Relaxed privacy rules will help stranded loved ones get vital care

Medical Red Tape Cut for Hurricane Victims

Houston Chronicle via AP

Rescuers transfer a Hurricane Harvey victim on a back board from a boat to a pickup point.

UPDATE: This article has been revised to include information regarding Hurricane Irma.

If you have loved ones struggling to survive and get health care amid the devastation of Hurricane Harvey or Hurricane Irma and their aftermath, the last thing you need is government red tape that could keep you from finding family members or conferring with their doctors.

The U.S. Department of Health and Human Services (HHS) has taken an important step toward making it easier for you to help family members, especially when you can’t get to them or even reach them by phone.

HHS Secretary Tom Price has given hospitals and medical providers permission to let family members know if their loved one is a patient at their facility and to talk with them about the individual's condition and care needs. 

The federal Health Insurance Portability and Accountability Act (HIPAA) requires that a patient give permission for such communication. Passed in 1996, HIPAA provides data privacy and security provisions to prevent a patient’s medical information from being shared with those who shouldn’t have access to it. Medical and health professionals face stiff fines and other sanctions if they violate HIPAA rules.

But in an emergency situation like the cataclysmic storm that pounded Texas and Louisiana, and the one headed for Florida, the HHS secretary has the power to waive such penalties in the affected areas. And that’s just what Price has done.

“The HIPAA Privacy Rule allows patient information to be shared to assist in disaster relief efforts, and to assist patients in receiving the care they need,’’ the agency's bulletin on Hurricane Harvey and HIPAA explains.

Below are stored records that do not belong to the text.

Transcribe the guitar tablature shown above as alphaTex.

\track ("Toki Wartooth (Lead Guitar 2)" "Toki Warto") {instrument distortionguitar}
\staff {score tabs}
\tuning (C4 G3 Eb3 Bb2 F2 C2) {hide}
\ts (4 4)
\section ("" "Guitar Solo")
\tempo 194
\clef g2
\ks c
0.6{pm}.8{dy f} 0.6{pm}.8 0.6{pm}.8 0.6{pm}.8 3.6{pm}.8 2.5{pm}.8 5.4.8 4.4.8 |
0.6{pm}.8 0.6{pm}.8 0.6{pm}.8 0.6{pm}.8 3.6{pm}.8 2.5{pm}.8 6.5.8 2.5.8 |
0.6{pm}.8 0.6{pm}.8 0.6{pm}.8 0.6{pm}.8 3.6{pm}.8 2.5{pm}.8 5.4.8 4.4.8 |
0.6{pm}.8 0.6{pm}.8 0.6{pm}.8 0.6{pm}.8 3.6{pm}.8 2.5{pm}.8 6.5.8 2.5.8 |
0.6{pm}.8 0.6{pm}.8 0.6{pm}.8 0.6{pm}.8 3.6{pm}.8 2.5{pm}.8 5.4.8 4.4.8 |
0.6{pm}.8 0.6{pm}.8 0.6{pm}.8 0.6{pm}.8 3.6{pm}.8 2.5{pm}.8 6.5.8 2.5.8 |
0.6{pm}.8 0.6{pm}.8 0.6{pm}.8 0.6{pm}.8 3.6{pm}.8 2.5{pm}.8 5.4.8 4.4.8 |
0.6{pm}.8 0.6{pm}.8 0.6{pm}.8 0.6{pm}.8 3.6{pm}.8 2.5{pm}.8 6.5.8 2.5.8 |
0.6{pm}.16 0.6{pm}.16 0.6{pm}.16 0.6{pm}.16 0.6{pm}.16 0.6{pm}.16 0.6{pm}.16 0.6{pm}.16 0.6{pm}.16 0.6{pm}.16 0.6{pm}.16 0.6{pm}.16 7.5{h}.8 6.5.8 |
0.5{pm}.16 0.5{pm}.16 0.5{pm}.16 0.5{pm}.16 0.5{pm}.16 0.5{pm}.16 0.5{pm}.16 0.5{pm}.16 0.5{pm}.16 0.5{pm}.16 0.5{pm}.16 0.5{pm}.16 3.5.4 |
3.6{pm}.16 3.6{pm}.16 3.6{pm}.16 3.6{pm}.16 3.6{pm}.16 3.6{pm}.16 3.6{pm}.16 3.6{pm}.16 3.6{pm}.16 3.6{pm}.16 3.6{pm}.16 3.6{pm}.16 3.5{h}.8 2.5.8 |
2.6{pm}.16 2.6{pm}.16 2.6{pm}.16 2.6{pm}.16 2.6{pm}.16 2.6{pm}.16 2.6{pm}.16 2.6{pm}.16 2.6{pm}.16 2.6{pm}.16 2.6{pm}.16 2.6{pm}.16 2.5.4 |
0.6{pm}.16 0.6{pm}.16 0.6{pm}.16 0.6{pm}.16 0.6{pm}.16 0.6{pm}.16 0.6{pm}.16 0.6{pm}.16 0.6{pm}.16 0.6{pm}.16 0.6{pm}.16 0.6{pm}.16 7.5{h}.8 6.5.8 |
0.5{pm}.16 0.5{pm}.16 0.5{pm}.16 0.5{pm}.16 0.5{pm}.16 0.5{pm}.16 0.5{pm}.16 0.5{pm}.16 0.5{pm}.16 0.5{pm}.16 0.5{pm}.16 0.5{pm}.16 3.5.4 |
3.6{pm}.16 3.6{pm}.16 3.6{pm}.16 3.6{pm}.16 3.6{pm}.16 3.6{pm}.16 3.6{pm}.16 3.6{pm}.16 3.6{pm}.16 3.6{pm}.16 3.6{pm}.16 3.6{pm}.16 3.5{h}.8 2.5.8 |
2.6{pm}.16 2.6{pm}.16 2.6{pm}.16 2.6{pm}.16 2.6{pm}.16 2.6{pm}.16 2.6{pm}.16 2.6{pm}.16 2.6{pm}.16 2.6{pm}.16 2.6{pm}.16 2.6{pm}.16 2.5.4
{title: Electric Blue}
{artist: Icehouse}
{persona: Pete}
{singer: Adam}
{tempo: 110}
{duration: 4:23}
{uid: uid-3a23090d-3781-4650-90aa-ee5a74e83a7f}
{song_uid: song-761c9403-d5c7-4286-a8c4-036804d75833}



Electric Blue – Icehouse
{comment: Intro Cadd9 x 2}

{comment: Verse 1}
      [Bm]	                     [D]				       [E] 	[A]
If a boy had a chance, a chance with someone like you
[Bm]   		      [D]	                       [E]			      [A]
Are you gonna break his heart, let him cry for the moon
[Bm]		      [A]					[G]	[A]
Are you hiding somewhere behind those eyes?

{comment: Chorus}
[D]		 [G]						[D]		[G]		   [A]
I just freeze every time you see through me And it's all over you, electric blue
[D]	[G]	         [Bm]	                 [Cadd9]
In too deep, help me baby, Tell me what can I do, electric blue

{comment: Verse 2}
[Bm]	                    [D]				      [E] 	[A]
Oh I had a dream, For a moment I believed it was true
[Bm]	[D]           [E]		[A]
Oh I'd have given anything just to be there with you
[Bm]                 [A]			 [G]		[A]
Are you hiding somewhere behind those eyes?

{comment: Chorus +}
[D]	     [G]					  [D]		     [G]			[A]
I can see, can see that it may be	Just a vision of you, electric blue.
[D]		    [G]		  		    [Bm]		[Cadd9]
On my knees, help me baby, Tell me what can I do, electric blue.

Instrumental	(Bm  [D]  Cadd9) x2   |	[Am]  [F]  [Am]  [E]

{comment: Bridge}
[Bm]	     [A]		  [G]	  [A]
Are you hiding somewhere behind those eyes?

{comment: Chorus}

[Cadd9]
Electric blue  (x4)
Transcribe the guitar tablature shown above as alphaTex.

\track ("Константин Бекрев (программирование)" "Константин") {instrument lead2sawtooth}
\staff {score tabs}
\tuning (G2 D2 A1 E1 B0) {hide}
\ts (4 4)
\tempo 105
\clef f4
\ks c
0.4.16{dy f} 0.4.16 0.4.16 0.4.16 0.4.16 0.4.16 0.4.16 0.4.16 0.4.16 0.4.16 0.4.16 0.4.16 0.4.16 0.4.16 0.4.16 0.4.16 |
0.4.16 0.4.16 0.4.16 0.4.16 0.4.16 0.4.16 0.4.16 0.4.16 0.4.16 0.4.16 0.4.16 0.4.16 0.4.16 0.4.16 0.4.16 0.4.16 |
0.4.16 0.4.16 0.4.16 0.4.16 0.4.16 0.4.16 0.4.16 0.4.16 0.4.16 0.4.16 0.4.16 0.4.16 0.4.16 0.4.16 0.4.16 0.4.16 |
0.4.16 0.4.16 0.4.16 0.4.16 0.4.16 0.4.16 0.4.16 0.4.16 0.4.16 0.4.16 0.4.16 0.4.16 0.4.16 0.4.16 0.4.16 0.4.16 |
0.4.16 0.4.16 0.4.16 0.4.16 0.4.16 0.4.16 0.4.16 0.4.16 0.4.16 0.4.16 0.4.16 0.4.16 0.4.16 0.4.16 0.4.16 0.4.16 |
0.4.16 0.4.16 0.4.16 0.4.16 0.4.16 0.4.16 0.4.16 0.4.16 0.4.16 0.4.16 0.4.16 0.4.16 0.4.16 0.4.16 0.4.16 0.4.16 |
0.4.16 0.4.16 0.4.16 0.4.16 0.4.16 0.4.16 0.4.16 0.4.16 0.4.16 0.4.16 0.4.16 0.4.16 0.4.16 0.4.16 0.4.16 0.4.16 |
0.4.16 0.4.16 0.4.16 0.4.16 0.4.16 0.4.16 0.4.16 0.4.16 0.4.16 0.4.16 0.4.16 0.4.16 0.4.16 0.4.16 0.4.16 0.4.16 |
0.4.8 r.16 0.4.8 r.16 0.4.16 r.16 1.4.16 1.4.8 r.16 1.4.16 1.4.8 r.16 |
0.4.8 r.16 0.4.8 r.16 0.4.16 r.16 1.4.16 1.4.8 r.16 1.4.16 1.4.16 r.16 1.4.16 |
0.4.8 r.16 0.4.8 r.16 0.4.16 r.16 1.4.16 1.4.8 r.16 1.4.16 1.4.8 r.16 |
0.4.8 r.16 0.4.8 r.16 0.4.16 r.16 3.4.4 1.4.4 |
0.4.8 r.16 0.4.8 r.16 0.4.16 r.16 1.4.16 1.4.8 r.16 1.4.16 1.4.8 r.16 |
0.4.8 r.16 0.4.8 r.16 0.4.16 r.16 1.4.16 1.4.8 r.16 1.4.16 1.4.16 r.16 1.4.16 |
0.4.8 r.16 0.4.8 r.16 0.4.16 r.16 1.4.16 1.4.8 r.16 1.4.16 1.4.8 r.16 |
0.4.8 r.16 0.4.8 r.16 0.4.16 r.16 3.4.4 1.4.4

Connie Zeller, director of education at the Professional Patient Advocate Institute, said the HHS action is just what loved ones and their caregivers need.

“We shouldn’t make it insurmountable for families to connect during this time,” Zeller said. In general, she added, older adults dealing with such a crisis “are much more vulnerable. And they may be disoriented.”

For example, someone with diabetes may not have his medications handy. But that individual may not think to explain this to a volunteer who is helping triage people in a large shelter like the convention center in Houston, where thousands are being cared for and housed.

The relaxation of the HIPAA privacy rules enables easy communication between a medical professional and a family member who lives hundreds or thousands of miles away. An adult child can provide vital medical details, such as the specific medicines a parent takes or what nursing facility she resides in, in case the individual has become separated from a caregiver.

Having a relative help the medical professionals with medication needs and a medical history can be critical, Zeller said, especially when computer systems are down and a patient’s medical records cannot be accessed easily.

The emergency rule also means that hurricane victims don’t have to sign the HIPAA forms the government requires providers to keep before people can receive medical care.

Even without Price’s actions, there are exceptions to HIPAA, say, when public health is at stake or the patient would be in imminent danger if medical professionals didn’t have access to the information they need.

HHS established a federal medical station at the George R. Brown Convention Center in Houston. The American Red Cross has a web page where victims of either hurricane can list themselves as safe and family members and friends can search for the names of missing loved ones.